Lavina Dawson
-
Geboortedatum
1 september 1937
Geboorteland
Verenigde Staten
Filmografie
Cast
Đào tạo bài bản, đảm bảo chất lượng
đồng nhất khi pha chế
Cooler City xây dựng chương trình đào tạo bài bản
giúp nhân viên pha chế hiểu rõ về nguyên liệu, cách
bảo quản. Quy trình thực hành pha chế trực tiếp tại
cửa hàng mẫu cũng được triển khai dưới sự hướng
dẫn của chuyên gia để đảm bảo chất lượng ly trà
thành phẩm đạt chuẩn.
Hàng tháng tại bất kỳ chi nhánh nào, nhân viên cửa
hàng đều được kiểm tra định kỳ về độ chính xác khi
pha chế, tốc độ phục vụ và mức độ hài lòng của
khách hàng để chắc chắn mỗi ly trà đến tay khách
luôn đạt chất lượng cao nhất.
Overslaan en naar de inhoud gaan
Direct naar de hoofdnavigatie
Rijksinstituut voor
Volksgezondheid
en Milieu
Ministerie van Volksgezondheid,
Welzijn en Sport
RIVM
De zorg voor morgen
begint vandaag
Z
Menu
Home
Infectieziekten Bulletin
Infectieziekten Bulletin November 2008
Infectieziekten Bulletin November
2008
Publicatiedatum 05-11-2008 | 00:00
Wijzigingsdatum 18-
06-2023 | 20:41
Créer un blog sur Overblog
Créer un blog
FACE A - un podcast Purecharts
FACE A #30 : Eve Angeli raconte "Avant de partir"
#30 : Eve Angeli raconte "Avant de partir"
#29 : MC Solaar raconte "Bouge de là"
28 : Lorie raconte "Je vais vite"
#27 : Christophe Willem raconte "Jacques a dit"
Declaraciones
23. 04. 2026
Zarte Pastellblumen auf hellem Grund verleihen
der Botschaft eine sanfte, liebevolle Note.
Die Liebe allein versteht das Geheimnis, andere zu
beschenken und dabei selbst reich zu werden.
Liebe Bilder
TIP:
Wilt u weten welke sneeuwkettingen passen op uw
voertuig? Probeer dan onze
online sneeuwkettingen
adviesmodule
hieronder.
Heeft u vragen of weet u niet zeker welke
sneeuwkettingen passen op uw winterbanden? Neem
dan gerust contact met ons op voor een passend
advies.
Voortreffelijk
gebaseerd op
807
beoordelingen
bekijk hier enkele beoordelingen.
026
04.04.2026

#####

List each line of the records that holds the string "FACE".

FACE A - un podcast Purecharts
FACE A #30 : Eve Angeli raconte "Avant de partir"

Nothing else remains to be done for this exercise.